Every time I've seen the ocean, I have always stood at it's shore staring out at it's endless expanse.
But yesterday, as we sailed away I experienced moving through some sort of invisible boundary that I had always imagined to be there. And as the coast slowly shrunk behind me, it felt like I was entering The Unknown and a brave new world.
I wondered if that was what astronauts feel when they soar up and out of the Earth's atmosphere.
I wondered and imagined if that was what intrepid, seafaring explorers felt as they sailed off searching for new worlds, treasure, and adventure.

Photo taken of the endless horizon from the back of a boat as it moves through the ocean.

Water has always been a stranger to me.
I've spent my whole life surrounded by giants made of stone and earth—elements that are strong, stable, and secure. And ever since I moved to California, I've been trying to connect more with water and waves.
I've visited the beach several times but never could quite get that connection that others seem to have with the ocean and it's presence. Water is so fluid and adaptable compared to rocks and earth, so it's no wonder that I've struggled to have some sort of understanding and bond with it.
But ever since last summer, Water has been calling to me.

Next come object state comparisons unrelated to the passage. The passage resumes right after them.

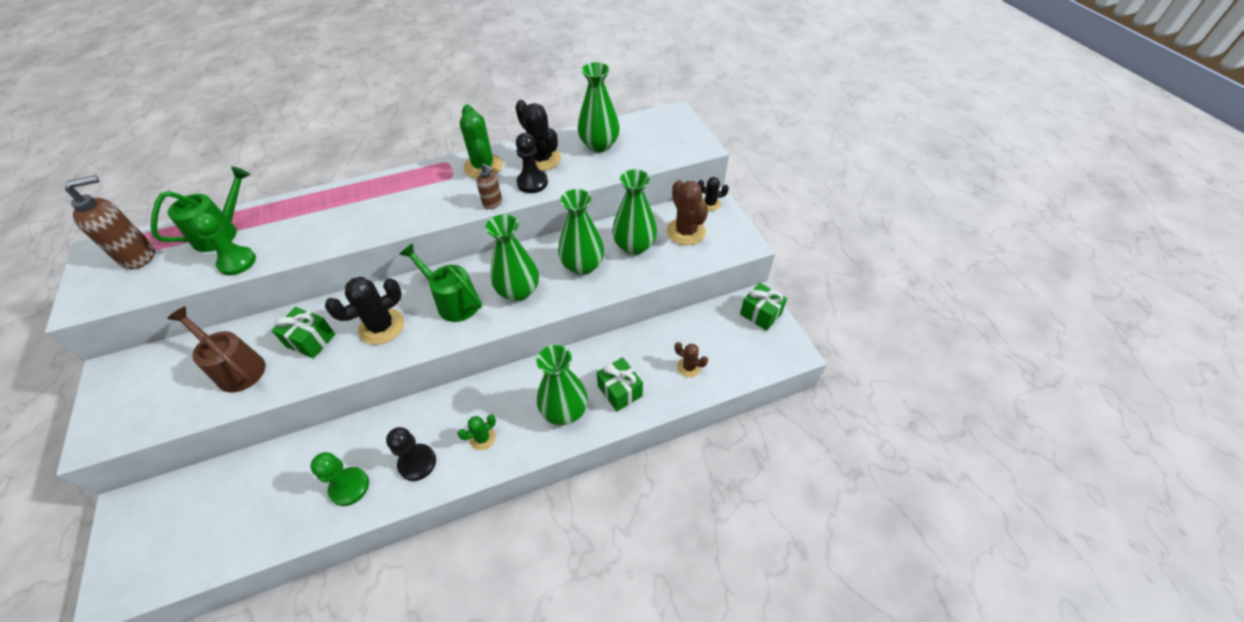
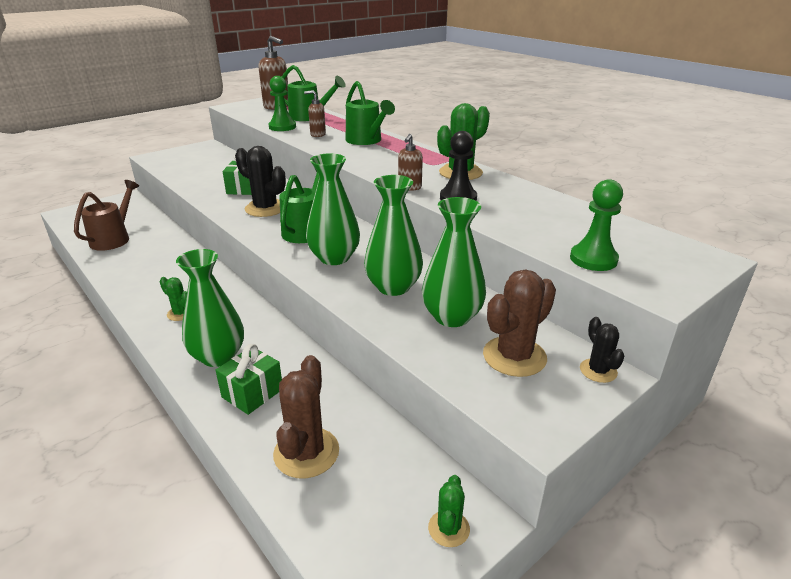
camera: 70 degrees right, 20 degrees down
brown watering can [167,307,265,393] -> brown watering can moved to [74,180,139,251]
green pawn [310,452,369,506] -> green pawn moved to [570,179,623,271]
black pawn [386,427,436,481] -> none
black cactus [515,100,561,171] -> none
green vase [578,62,620,152] -> none
brown cactus [675,342,708,377] -> brown cactus [273,355,339,479], size x1.80
green gift [740,282,787,331] -> green cactus [428,475,470,547]
none -> brown soap dispenser [304,90,326,137]
none -> green watering can [346,81,395,145]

I didn't get any photos but I did manage to get a couple of videos.
We saw Casper the albino Risso's Dolphin swimming with their pod, and a few Grey Whales!
I would've tried taking more, but after I got these I decided to put the phone away wanting to experience the moment through my own eyes instead of a tiny glass screen.

It's not exactly a good time to see these animals, so there was no guarantee we would see them.
But I'm really thankful for the ones who graced us with their presence. It was so beautiful and moving seeing them in their natural habitat, and I thought so much about how free they are out here within the ocean.

And there—on a boat surrounded and supported by the endless ocean waters—I felt in that moment all of the chains and shackles that once held me back were gone.

Just like the ocean, I too am vast and expansive.
Just like the whales, I too am free.

Definitely the best Valentine's Day I've experienced.